Pleiades has been flexing its muscles lately. Researchers at Georgia Tech, Damballa and Secureworks recently used it to discover a new form of the trojan Pushdo almost three months before the actual malware was discovered and publicized by major antivirus vendors.
Pleiades was also used to uncover the Flashback malware, which ultimately infected more than 600,000 Macintosh devices. Pleiades discovered this zero-day attack weeks before the malware was first discovered and announced by the security community.
Fending off bad guys or spying on everyone?
Of course, for all of the good big data could do, there is also a dark side. Governments, ISPs and tech companies can all exploit big data to invade our privacy. The NSA surveillance scandal is only the latest example of this fact.
Of course, the NSA will argue that it collected all of our metadata to ferret out terrorists. Critics will point out that the potential for abuse is just too great to allow this sort of data collection to go on unchecked. And the latest headlines are proving the critics right, with revelations that the NSA spied on US citizens, the UN and our allies.
Meanwhile, reports are coming out of individual analysts using NSA surveillance capabilities to track former spouses and spy on love interests.
So, the same metadata patterns that could alert an analyst to the fact that a suspect is helping to coordinate a terrorist attack could be used to help a suspicious analyst figure out whether his or her spouse is cheating.
Government snooping has become such a problem that Facebook recently released a report that trumpeted the fact that it denied more government requests for user data than Google did. Never mind the fact that Facebook handed over user data 79 percent of the time when the US government was the requesting party. That's still better than Google, which turned over data 88 percent of the time when the US made the request. I guess that's one way to polish a turd, but it's not terribly convincing.
Effect on Cloud Providers
This all may seem like a mere nuisance, but NSA snooping could hurt cloud providers, big time. To meet their own privacy requirements, European companies may end up being prohibited from using US-based cloud services like Amazon and Rackspace for their big data implementations.
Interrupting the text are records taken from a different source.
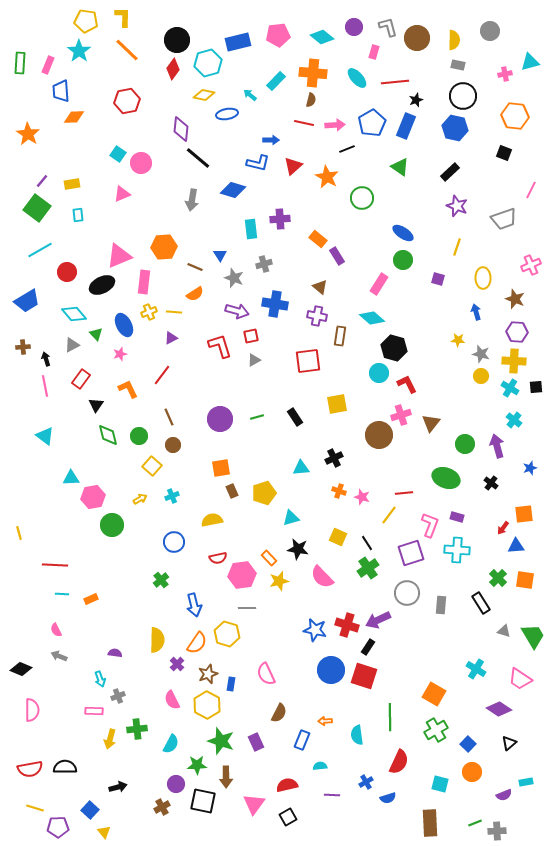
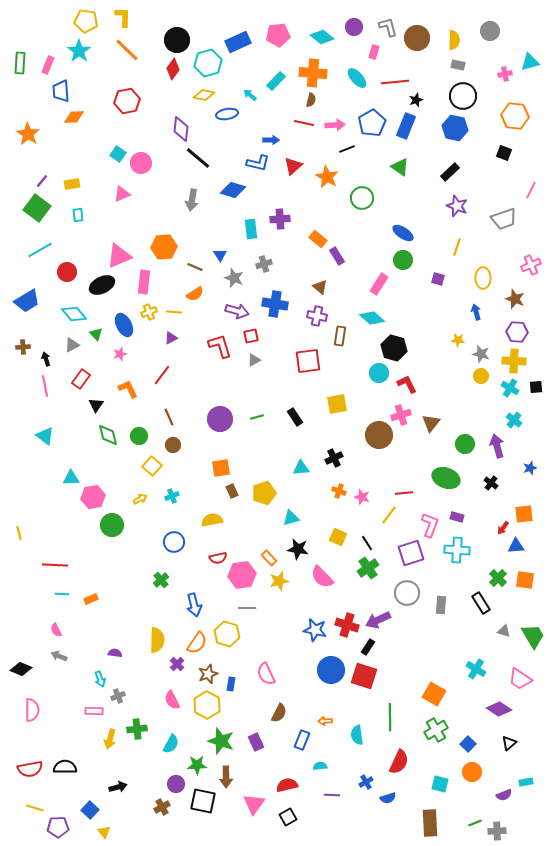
blue rectangle at (238, 42): rotated 10 degrees counterclockwise
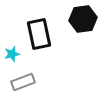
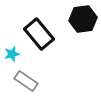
black rectangle: rotated 28 degrees counterclockwise
gray rectangle: moved 3 px right, 1 px up; rotated 55 degrees clockwise
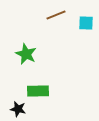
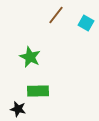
brown line: rotated 30 degrees counterclockwise
cyan square: rotated 28 degrees clockwise
green star: moved 4 px right, 3 px down
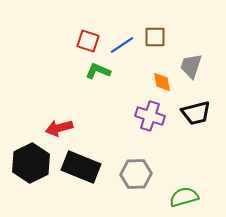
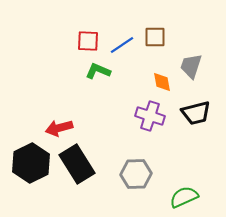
red square: rotated 15 degrees counterclockwise
black rectangle: moved 4 px left, 3 px up; rotated 36 degrees clockwise
green semicircle: rotated 8 degrees counterclockwise
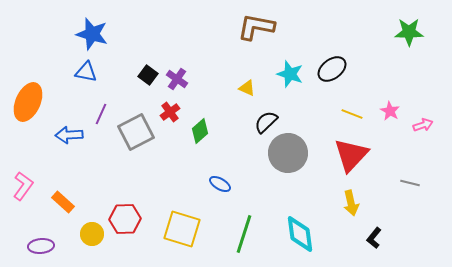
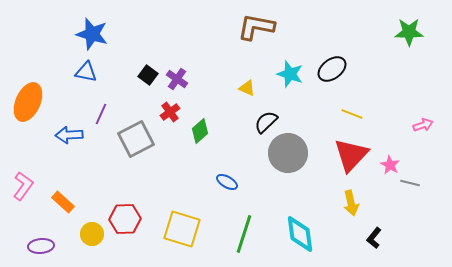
pink star: moved 54 px down
gray square: moved 7 px down
blue ellipse: moved 7 px right, 2 px up
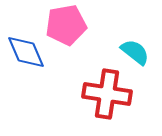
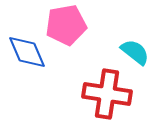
blue diamond: moved 1 px right
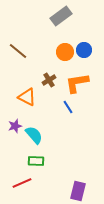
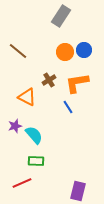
gray rectangle: rotated 20 degrees counterclockwise
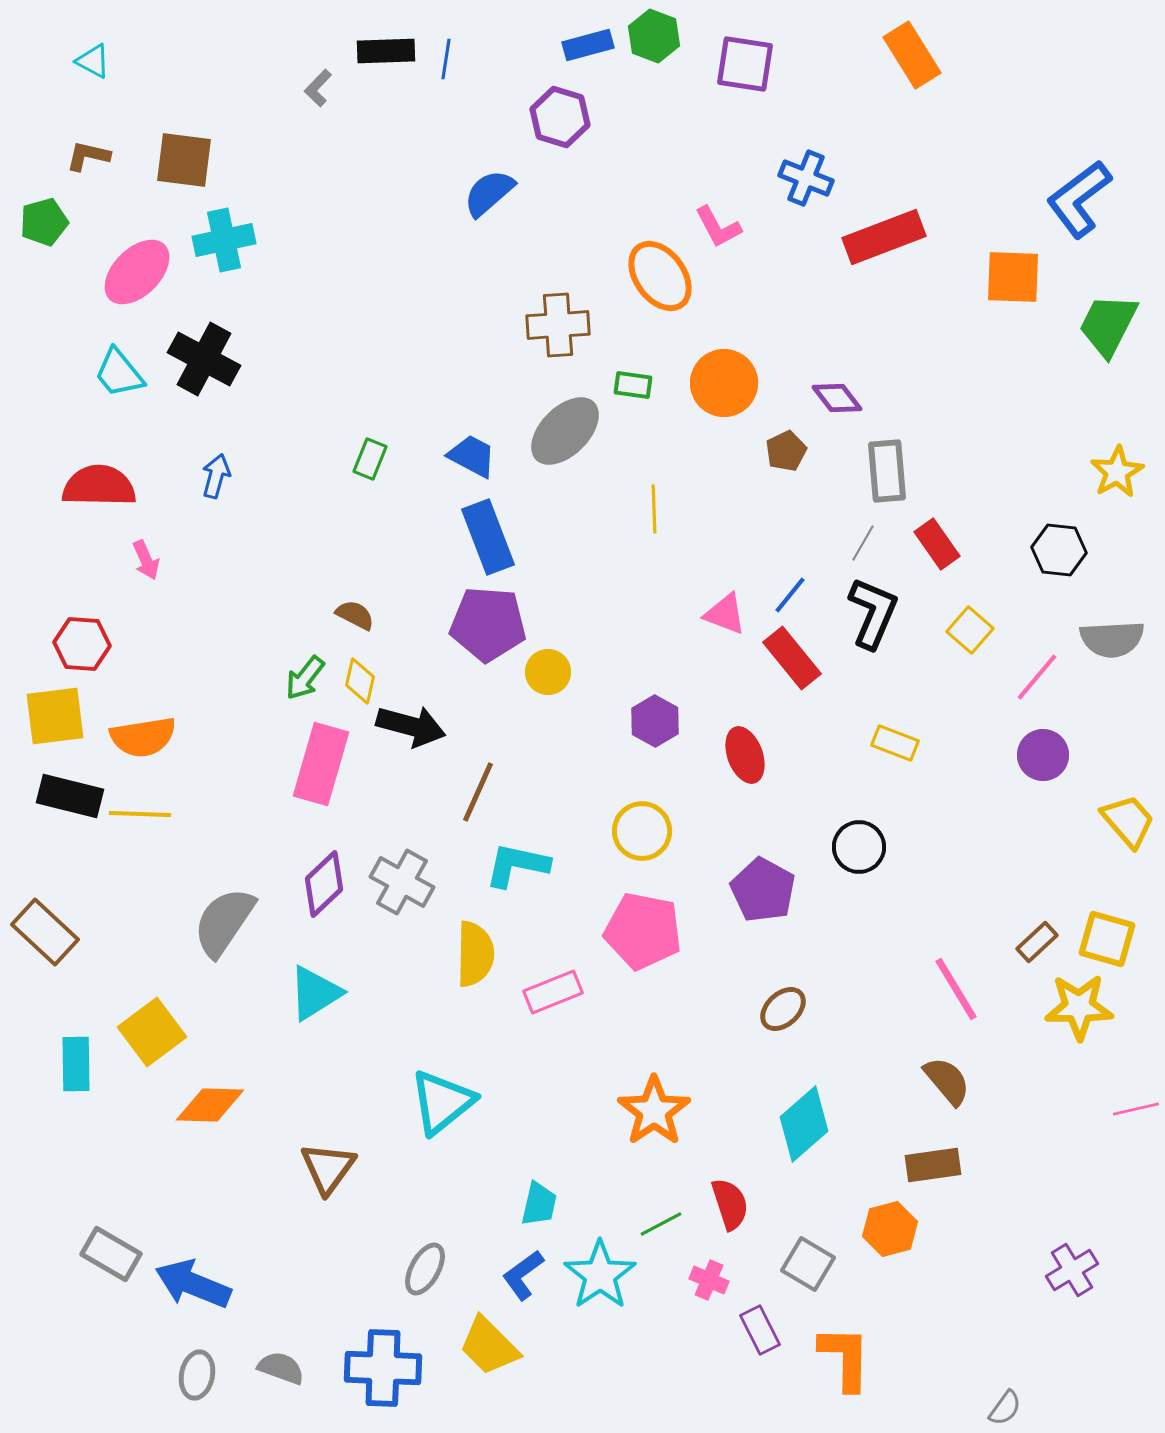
These companies are in a bind due to the US Patriot Act because if, say, Amazon gets subpoenaed, Amazon must turn over not just all of that data (data that can provide a very specific competitive advantage to its owner), but Amazon must also turn over the keys to unencrypt that data, as well.
"Big data in the cloud offers massive scalability and high performance, but for it to truly be embraced by the enterprise, big data solutions must also include fundamental security features like encryption and key management," said Larry Warnock, CEO of security vendor Gazzang.
To address this problem, Gazzang released a new product, CloudEncrypt, which provides data encryption and key management at every stage of the Amazon Elastic MapReduce (Amazon EMR) data lifecycle.
"Amazon EMR enables businesses, researchers, data analysts and developers to easily and cost-effectively process vast amounts of data, and it’s important to our customers that the data inputs and outputs remain secure," said Terry Wise, Head of Worldwide Partner Ecosystem, Amazon Web Services.
CloudEncrypt allows companies to keep their own keys. So, if Amazon gets subpoenaed, the data the government gets is encrypted, and the customer (not Amazon) retains full ownership of the keys.
Thus, the US government has to take that next step and subpoena the target company. The way things are now, the target company may not even know it was a target. By holding onto the keys, the company can get its lawyers on the case and decide whether or not it should fight the subpoena.